The evidence offered by the defendant and rejected by the county court, was inadmissible. The fact that the bank kept such list of stockholders as required by the laws of Congress, and that the listers, on application to the bank, might have transcribed therefrom such stock as they deemed taxable, and that in the month of April in the years in question, they did so, and that the same was duly taxed, cannot be accepted as a legal substitute for the duty, imposed on the defendant by the statute, of transmitting the list of stock or shareholders to the town clerk, “ together with the amount of money actually paid in on each share on the first day of April in each year,” “ on or before the fifteenth day of April in each year.” Affording the listers of a town the means of acquiring by their own labor and efforts, on application to the bank, the information which the statute requires the defendant to transmit to the town clerk, is not a compliance with the statute, even if they availed themselves of such means as offered to be shown. If it is a compliance as to the town of Brattleboro, it must be so as. to every other town in the state, however remote from the bank. Such a construction as the defendant’s claim implies, would render it necessary for the listers of each town in the state to apply to, and examine the books or lists in, each national bank in the state, to ascertain whether any share or stockholders were taxable in their town. Nor can this evidence be admissible *696in mitigation of damages. If the defendant is liable at all, he is liable for the amount of the penalty imposed by the statute. The fact that the action is given only to a town in reference to which the defendant shall have been guilty of the neglect or refusal to perform the duty imposed, does not make the penalty divisible, or apportionable according to the amount of damage sustained by the particular town that may bring the suit.
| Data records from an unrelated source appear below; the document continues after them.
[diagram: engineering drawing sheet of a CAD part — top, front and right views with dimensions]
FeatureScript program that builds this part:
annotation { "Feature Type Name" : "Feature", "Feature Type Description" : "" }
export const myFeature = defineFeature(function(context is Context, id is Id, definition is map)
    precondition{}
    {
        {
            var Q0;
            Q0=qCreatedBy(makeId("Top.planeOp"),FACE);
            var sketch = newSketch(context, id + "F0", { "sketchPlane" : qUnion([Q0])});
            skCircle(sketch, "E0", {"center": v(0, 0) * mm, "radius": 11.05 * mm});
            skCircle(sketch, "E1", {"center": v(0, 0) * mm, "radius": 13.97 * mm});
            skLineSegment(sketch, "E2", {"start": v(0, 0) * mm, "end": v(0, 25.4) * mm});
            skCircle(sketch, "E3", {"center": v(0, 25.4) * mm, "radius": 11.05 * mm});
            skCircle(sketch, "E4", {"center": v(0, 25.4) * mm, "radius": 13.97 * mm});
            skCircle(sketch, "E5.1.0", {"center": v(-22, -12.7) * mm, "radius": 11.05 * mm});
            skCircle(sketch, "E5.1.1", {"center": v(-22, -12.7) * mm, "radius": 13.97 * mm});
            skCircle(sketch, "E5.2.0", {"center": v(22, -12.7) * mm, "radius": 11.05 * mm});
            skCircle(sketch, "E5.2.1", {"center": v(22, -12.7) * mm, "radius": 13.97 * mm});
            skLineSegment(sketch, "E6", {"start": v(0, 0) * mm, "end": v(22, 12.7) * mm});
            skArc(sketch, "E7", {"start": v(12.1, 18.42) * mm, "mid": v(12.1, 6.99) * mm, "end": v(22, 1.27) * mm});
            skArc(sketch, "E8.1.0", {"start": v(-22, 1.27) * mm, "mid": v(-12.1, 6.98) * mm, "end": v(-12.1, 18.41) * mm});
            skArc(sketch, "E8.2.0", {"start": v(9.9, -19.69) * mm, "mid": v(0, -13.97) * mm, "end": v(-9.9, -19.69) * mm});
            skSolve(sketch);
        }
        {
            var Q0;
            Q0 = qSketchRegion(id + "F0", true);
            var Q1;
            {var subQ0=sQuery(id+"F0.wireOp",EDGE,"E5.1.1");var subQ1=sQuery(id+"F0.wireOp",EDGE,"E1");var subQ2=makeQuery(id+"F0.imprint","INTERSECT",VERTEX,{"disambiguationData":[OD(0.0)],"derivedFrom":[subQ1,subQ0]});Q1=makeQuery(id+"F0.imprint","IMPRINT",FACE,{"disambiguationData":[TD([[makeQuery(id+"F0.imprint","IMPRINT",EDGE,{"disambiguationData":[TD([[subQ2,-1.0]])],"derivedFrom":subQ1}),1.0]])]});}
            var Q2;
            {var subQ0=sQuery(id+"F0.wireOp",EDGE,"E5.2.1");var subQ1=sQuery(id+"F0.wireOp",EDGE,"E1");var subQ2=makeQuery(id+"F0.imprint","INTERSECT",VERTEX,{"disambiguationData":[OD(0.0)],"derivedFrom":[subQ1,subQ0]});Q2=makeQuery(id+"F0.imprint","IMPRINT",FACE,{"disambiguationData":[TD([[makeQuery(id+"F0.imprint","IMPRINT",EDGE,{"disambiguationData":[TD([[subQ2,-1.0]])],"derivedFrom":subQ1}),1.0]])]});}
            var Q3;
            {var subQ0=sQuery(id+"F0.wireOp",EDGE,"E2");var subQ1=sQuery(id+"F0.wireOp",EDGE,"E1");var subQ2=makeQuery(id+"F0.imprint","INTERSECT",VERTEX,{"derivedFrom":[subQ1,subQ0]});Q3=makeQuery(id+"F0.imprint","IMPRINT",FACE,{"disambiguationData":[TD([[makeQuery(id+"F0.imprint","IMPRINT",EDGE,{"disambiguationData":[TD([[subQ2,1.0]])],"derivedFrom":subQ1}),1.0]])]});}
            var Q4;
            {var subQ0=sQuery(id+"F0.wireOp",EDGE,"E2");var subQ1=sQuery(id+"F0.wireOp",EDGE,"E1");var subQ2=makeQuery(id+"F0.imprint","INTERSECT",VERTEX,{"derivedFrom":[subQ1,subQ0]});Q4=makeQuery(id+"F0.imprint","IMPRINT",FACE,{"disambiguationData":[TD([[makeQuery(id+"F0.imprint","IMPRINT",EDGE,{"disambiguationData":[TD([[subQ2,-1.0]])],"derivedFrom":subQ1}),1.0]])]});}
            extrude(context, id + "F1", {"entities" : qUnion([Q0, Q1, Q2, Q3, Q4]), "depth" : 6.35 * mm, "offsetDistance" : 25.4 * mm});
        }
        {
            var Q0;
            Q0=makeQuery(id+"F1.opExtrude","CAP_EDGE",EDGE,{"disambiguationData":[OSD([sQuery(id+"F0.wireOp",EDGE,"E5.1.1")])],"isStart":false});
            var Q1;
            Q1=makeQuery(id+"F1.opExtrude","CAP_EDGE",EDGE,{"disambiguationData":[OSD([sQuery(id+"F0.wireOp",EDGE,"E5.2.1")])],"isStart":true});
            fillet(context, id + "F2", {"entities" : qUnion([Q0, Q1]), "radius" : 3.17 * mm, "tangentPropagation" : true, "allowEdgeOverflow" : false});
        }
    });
Whether the damage sustained by the particular town in any case, is more or less than the prescribed penalty, tho recovery can be neither more nor less than the penalty named in the statute. Such is the rule in reference to penal statutes, even where the right of action is in terms given only to the party aggrieved.
In this court it is insisted on the part of the defence, that if the defendant had performed the duty required of him by our state statute, it would have been no aid to taxation ; because, it is claimed, our statute of 1865 above referred to, providing for' the taxation of shares or stock in national banks, did not conform to the act of Congress relating to the taxation of shares in national banks. Whether it would be competent for the defendant to interpose such objection if it were well founded in fact, it is not material to decide, as the act of 1865 aforesaid, provides that the stock and shares of all such banking associations shall be set in the list and taxed in the same manner that the stock in the several banks in this state which are chartered under the authority of this state, are liable to be taxed by the existing laws thereof. It is clear that this provision, taken in connection with the state law existing at the time in question, in reference to taxing bank stock or shares owned by individuals residing in this state, does not conflict with the act of Congress so far as relates to national bank shares owned by residents of this state. Whether there wasany provision in the then existing state law, relating to taxing bank stock or shares owned by persons not residing in this state, or by the bank itself, which was invalid, is not material to the question involved in this case ; for even if so, it would not affect the validity of the provision for taxing shares or stock owned by individuals resident in the state. The state therefore had a beneficial purpose of promoting legal taxation, to be served by the performance of *697the° duty required of the defendant. There was no conflict between the state law and the act of Congress, in relation to the place of taxing such bank shares or stock.
None of the objections urged by defendant’s counsel, show any error in the rulings of the county court, and the judgment of that court is affirmed.